Third, Vivado achieves better timing closure.  This means that it is easier to get the design to run at the correct clock speed.  It also opens the door to increasing the clock speed in the future.

Finally, we are now somewhat future-proofed for ongoing development for the foreseeable future.

While most of the changes have been in the background, there are a few practical differences.  One of those is that various fixes along the way have improved our Bouldermark score somewhat to 38,980 (up from about 31,000).  This means we have a Bouldermark score 124x that of a stock C64. However, as previously explained, Bouldermark is a bit non-linear, in that the first few hundred points are quite a lot harder to get than the majority.

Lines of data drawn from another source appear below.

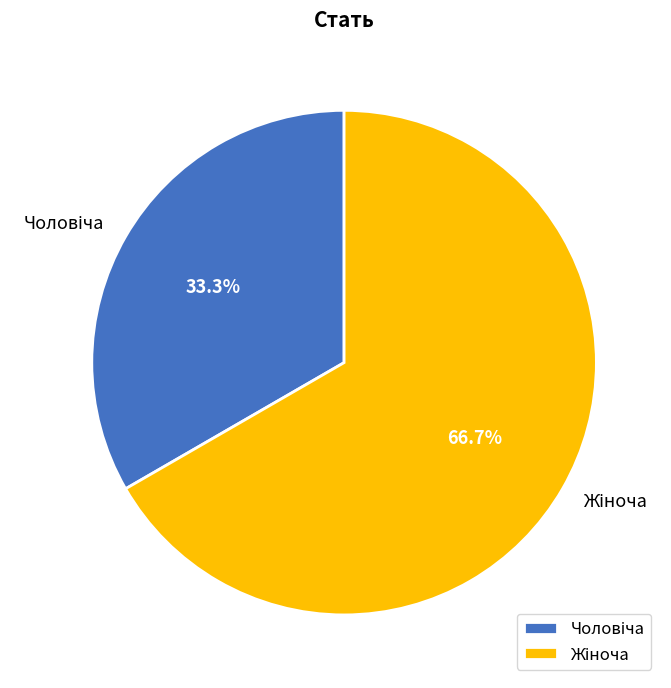

Is there a majority slice in this chart?

Yes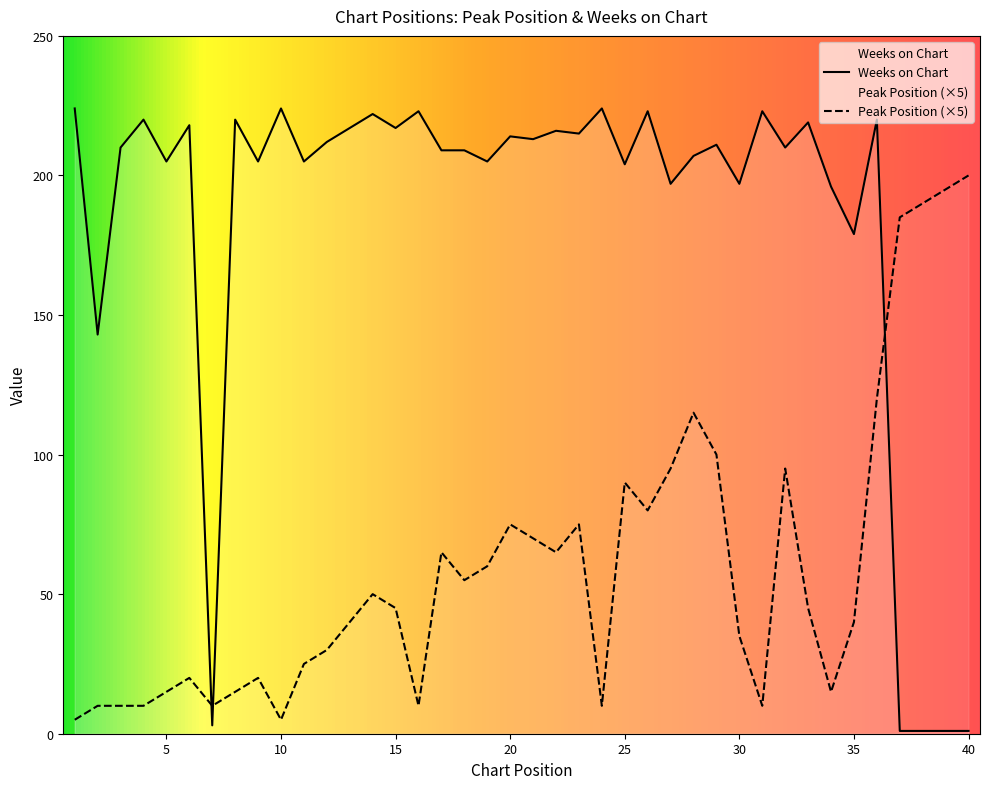

What is the total value across all series at 4?

230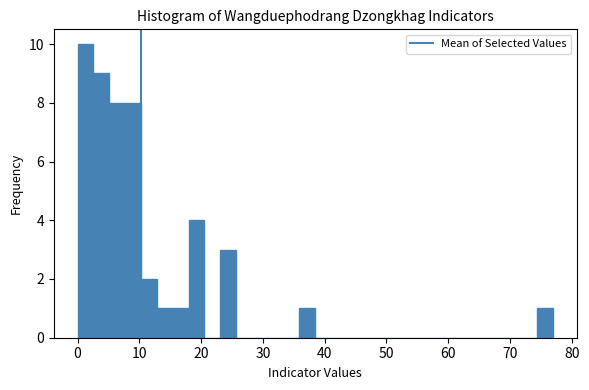

Read against the x-axis, roughly where is the centre of the tallest bar?

1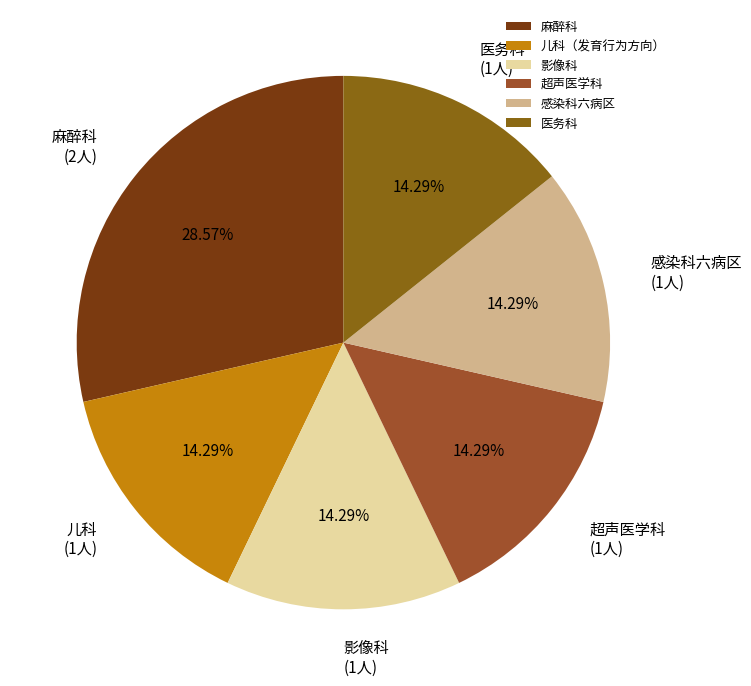

How many slices are in this pie chart?

6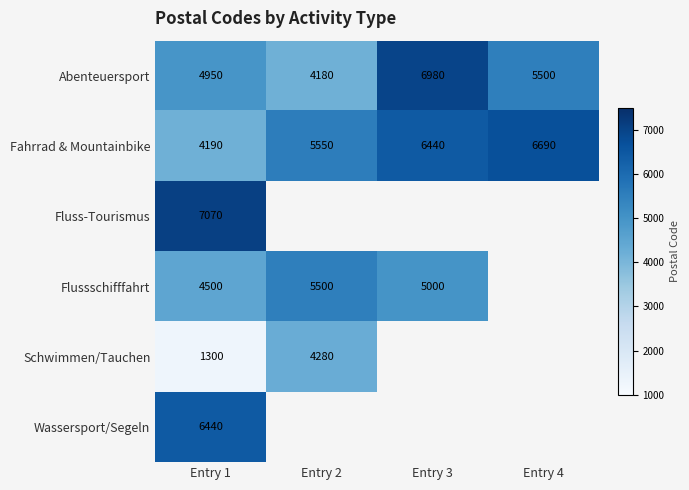

The Fluss-Tourismus series shows 11776 at Entry 1. True or false?

False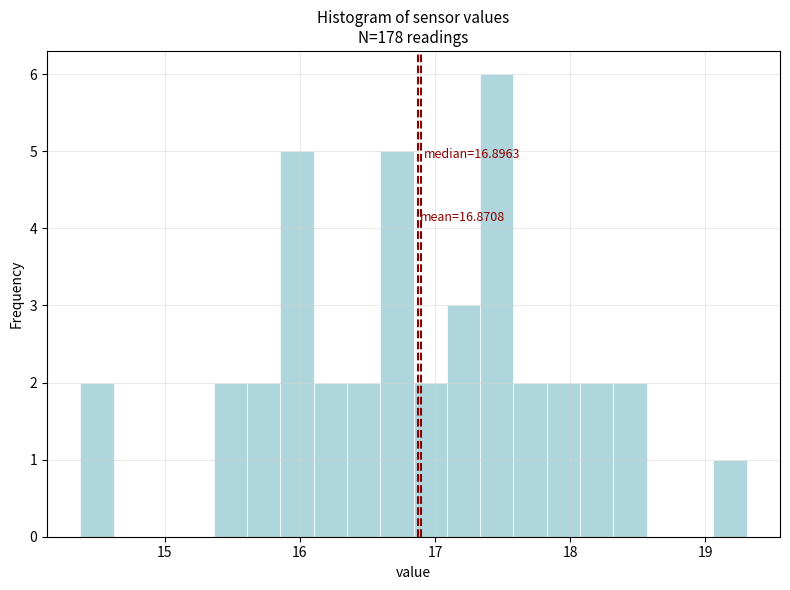

Around what value on the x-axis is the tallest bar? Give the approximate position of its centre, as read against the axis.

17.5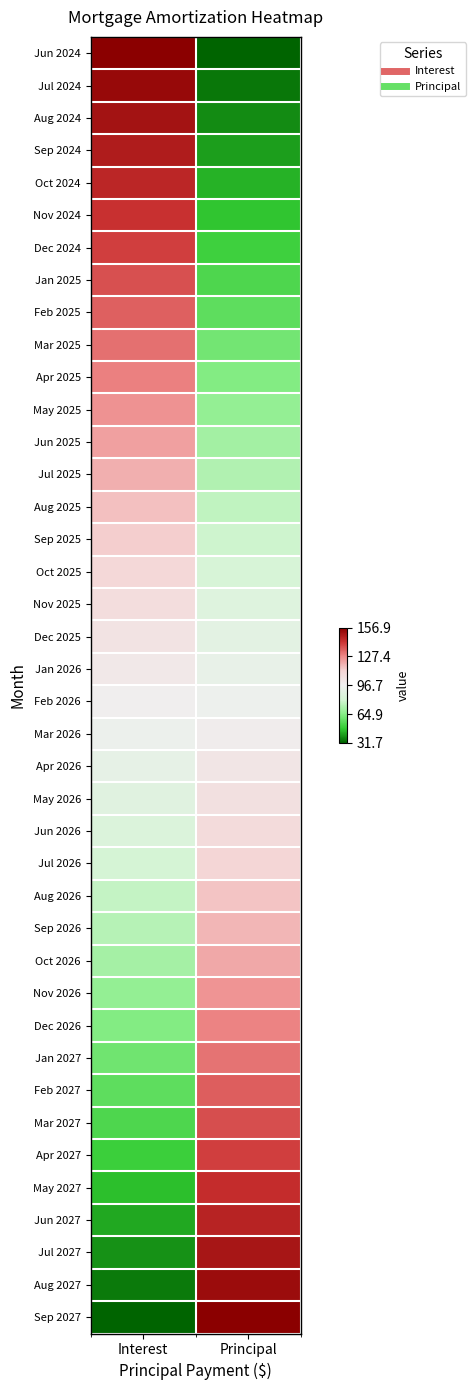

At which category is the sum across all series the highest?

Interest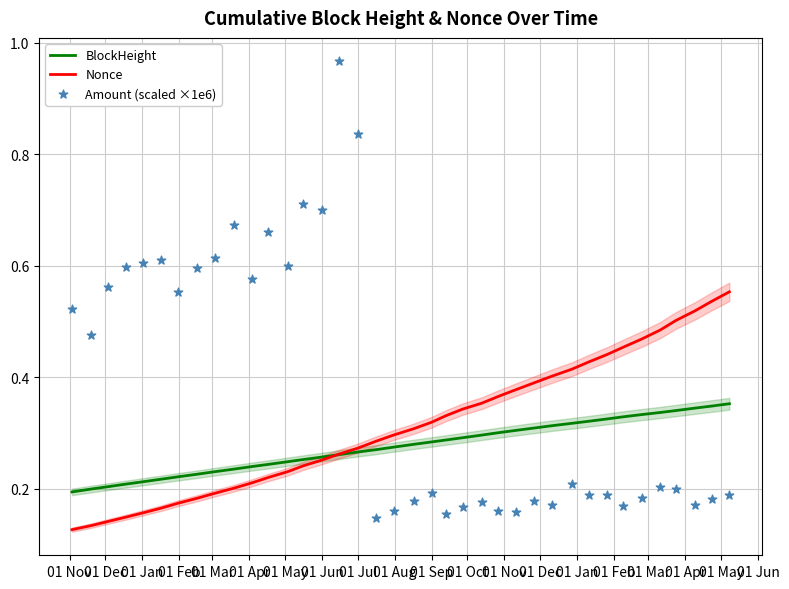

Which series has the largest total across all categories?

Amount (scaled ×1e6)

This is consistent with the results of the Chameleon 64, which gets a Bouldermark score of 44.62x, but only 10.79x on Synthmark (our current Synthmark score is, for reference, 51x).



Kenneth gets an extra gold star for having found and fixed a problem with self-modifying code that was previously causing Bouldermark (and presumably other things) to not run stably.  This was all part of the same memory access semantics problems: In this case, it was possible for the CPU to begin fetching the next instruction before the RAM had time to update internally to present the updated value.  While this sounds absurd, when the clock cycles are only 20ns, propagation time inside components becomes a real consideration.